Neville entendit un Poufsouffle chuchoter bas, cependant pas assez. « Ils sont pas côte à côte. »
Du côté Serpentard, Théodore se penchait vers Draco. « D'ici demain, la rumeur aura circulé, avec trois versions majoritaires : le professeur Snape et Mademoiselle Evans sont en froid ; ou alors elle aurait préféré continuer de travailler avec lui les potions ; ou encore elle n'apprécie pas la perspective qu'il occupe un poste maudit. »
Draco, maussade, tourna à peine un regard vers son voisin. Il était d'ailleurs le seul de la table verte et argent à ne pas applaudir. « Tu n'aides pas. », chuchota-t-il.

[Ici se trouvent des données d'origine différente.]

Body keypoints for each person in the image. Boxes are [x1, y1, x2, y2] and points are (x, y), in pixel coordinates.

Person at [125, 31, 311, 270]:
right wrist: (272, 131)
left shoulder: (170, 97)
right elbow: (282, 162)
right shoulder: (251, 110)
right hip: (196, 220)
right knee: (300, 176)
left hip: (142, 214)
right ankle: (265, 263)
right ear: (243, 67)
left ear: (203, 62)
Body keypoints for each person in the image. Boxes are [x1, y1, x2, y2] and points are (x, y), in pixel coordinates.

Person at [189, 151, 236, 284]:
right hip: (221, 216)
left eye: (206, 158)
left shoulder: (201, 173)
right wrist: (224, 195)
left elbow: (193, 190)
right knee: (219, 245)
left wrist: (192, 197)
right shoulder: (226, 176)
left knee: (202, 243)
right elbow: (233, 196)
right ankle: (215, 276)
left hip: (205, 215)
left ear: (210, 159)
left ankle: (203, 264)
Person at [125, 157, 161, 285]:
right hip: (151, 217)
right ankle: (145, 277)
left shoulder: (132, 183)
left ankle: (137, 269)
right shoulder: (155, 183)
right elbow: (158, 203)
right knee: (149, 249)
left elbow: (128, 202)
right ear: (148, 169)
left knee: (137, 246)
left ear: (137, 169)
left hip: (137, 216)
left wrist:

Le directeur reprenait la parole pour son discours. « Comme vous le savez, chacun d'entre vous a été fouillé à son arrivée ce soir. Vous avez le droit de savoir pourquoi. Autrefois, il y avait un jeune homme, qui comme vous s'est assis dans cette salle, a emprunté les couloirs de ce château, a dormi sous son toit. Aux yeux de tous, il semblait être un élève comme un autre. Il s'appelait Tom Jedusor. Aujourd'hui bien sûr, il est connu dans le monde entier sous un autre nom. Et c'est pourquoi ce soir, quand je me tiens devant vous, je me rappelle une chose importante. Chaque jour, à chaque heure, à l'instant même peut-être, les forces du mal essaient de pénétrer les murs de ce château. Mais en fin de compte, leur meilleure arme, c'est vous. Gardez bien cela à l'esprit. »
À la fin du discours du directeur, tandis que le banquet commençait, Harry continuait de secouer la tête.
« Pourquoi il lui a donné le poste ?! »
« C'est ce que tout le monde se demande. », répondit Ron.
« Le poste est maudit. »
Neville tenta de le rassurer. « Tout le monde n'en meurt pas. C'est comme pour Remus. Ça ne t'a pas dérangé quand il était le professeur. Ça nous a même donné une merveilleuse année d'enseignement. »
« Tu as raison, seuls les Mangemorts en meurt. », traîna Harry. « Sinon quoi ? Ce sera sa dernière année d'enseignement qu'importe la matière. Il ne retournera pas au poste de potion après ça, surtout si le directeur s'est donné tant de mal pour sortir Slughorn de sa retraite, il ne va pas l'y remettre tout de suite. »
« Il a obtenu ce qu'il voulait. », protesta Ginny. « Vu pourquoi tu râles, ne devrais-tu pas t'abstenir ? Tu préférerais qu'il reste professeur de potions ? »
« Je préférerais qu'il ne demande pas un ticket d'aller simple vers l'enfer tous les ans à Dumbledore. Et je préférerais que Dumbledore ne cède pas. »
« Dis-toi que par les temps qui courent, il vaut mieux avoir un excellent professeur de défense contre les forces du mal. », déclara Neville.
Harry serra les dents. « D'accord, je le concède. », articula-t-il à contrecœur sans cacher son mécontentement.
L'ambiance au banquet ne fut pas excellente.